Des recherches du professeur Souleymane Mboup, président-fondateur de l’Institut de recherche en santé,

de surveillance épidémiologique et de formation (IRESSEF), et ses collaborateurs ont révélé l’absence ‘’des nouveaux variants dans des souches’’ de la deuxième vague de la pandémie de COVID-19, a appris l’APS auprès de ses services.

‘’Sur 100 échantillons, aucune mutation sur le gène spike n’a été retrouvée. En faisant l’arbre phylogénétique, les séquences du Sénégal retrouvées sont très loin des nouveaux variants’’, a assuré le professeur Souleymane Mboup, dans un rapport dont l’APS a reçu une copie, samedi, de son service de Communication.

Le rapport rappelle qu’’une troisième mutation, originaire de l’Amazonie brésilienne et dont le Japon a annoncé dimanche la découverte, est actuellement analysée et pourrait affecter la réponse immunitaire, selon l’OMS qui évoque dans son bulletin hebdomadaire +un variant inquiétant+’’.

La même source précise que c’est à cet effet que l’IRESSEF, en collaboration avec le ‘’MRC Unit The Gambia at LSHTM’’, a procédé au séquençage de100 échantillons de la deuxième vague du Sénégal par ‘’Whole Genome sequencing’’ puis réalisé le génotypage avec la méthode des ‘’next generation sequencing (NGS)’’.

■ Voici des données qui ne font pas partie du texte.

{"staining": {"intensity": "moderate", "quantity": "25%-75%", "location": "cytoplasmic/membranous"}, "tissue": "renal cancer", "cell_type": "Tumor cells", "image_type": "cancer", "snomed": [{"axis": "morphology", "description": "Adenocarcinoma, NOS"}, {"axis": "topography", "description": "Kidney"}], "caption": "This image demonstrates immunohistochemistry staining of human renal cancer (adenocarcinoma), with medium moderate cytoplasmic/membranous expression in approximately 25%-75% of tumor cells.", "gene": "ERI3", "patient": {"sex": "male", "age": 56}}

Selon le document, l’OMS demande un renforcement du cadre de surveillance des risques liés aux variants du virus à l’origine du Covid-19, en accélérant la collaboration et en harmonisant la recherche.

‘’Les variants britannique et sud-africain du coronavirus, particulièrement contagieux, s’étendent désormais à au moins une cinquantaine de pays, dans un monde submergé par une nouvelle vague de contaminations que confinements, couvre-feux et campagnes de vaccination ne parviennent pas à endiguer’’, précise la même source.

Selon l’OMS, le nombre de pays et territoires où se trouve dorénavant le variant repéré initialement en Grande-Bretagne s’élève à 50 et il est de 20 pour le variant identifié en Afrique du Sud, mais l’organisation juge cette évaluation fort probablement sous-estimée.

‘’Ces variants ne peuvent être identifiés que parle séquençage de leur code génétique, une analyse qui n’est pas possible partout’’, ajoute le texte.